Especially after the redrawn PA maps, there just wasn't enough gerrymandering to account for anything close to 20+ seats.

I think that might be true. The places I was focusing when I looked were NC and WS, and then the total vote differential between the demos and repubs by state. That may have presented a slightly distorted picture. Gerrymandering and suppression tactics do work, but they aren't the whole game.
 
If you look at the overall votes, the Democrats won by a bigger margin over the Republicans than in any election in the history of the country. The only thing that kept it from even being worse for the Republicans in the House and in state legislators was gerrymandering.
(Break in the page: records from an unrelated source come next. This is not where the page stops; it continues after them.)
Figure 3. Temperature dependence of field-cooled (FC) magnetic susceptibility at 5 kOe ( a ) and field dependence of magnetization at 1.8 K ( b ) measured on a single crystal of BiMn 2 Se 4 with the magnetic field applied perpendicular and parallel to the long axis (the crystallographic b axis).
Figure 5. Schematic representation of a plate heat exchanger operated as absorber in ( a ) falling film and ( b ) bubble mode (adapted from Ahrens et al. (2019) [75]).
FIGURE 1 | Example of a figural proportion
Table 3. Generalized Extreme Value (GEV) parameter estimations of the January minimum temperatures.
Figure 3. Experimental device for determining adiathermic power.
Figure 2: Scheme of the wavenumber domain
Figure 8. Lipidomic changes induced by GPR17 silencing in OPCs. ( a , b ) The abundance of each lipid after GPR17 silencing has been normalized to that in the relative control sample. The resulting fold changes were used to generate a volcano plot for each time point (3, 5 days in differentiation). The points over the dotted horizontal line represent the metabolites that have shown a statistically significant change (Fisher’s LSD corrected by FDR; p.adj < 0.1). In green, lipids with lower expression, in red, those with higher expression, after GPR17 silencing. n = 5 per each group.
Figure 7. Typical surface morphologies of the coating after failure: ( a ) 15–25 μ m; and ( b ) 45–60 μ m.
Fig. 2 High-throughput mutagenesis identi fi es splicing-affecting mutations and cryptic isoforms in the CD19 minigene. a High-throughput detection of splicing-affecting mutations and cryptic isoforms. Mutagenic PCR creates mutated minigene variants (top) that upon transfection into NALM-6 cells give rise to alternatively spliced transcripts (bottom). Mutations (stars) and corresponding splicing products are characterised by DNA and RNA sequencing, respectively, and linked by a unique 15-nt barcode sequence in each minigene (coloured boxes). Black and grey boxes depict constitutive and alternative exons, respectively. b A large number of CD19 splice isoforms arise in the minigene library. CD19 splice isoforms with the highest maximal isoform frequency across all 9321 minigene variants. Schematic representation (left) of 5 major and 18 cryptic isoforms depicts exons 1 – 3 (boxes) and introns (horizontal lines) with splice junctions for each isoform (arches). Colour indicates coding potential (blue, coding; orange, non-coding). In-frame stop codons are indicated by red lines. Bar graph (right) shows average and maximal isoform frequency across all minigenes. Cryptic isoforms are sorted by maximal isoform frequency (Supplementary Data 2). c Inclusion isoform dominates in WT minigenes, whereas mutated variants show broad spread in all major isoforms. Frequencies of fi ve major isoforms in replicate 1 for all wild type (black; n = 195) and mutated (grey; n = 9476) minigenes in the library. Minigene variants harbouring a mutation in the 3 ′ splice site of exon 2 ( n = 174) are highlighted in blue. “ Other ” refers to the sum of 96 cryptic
https://www.nbcnews.com/politics/el...te-record-house-popular-vote-midterms-n940116

The Republicans have only won the popular vote in a presidential election once in 30 years. They are delusional if they think their strategy of being a white, christian, largely rural party will work in the long term.

Not only was the margin huge, you have to go back over a century (to before the 19th amendment) to find a midterm in which a larger share of the eligible voting population turned out.

This was an enormous win. The fact that the seat pickup was 'only' very good instead of record-smashing astonishing reflects just how stacked the deck was against the Dems.
 
gerrymandering is just an excuse, proven by the fact that so called gerrymandering didn't stop the blue wave in 2018. Gerrymandering is extremely overrated, no different than the amount of illegals voting. I'm still waiting for the explanation of how gerrymandering effected votes for president, the Senate, and governorships, where Republicans now own about 2/3 of the states.

Dems win the popular vote in state houses and in national elections almost all of the time yet end up with

1/3 the representation via state reps and not much better national eseats but close.

Not so much for governors or any chief exec. They are strictly universal popular votes.
 
I am an independent moderate (to the right, slightly conservative). I was disgusted at what the far right did to Obama so much so that I actually voted for Obama in 2012. However, since Trump won in 2016 the left has just totally lost their minds with the resistance. And, Trump is president due to the left's arrogance in thinking that they could never lose and their small victory here in 2018 has caused that very same arrogance to come back.

One has a clear right to disregard trump because for his lying, immorality and criminality which far outstrips anything

I have seen in my life going back to Ike.

If you do not like the dems since trump, I refer you to 8 years of vicious unrelenting vitriol and resistance to Obama by all repubs.

Introspection is a dirty word for the right for if they would look in the mirror...the enemy is there.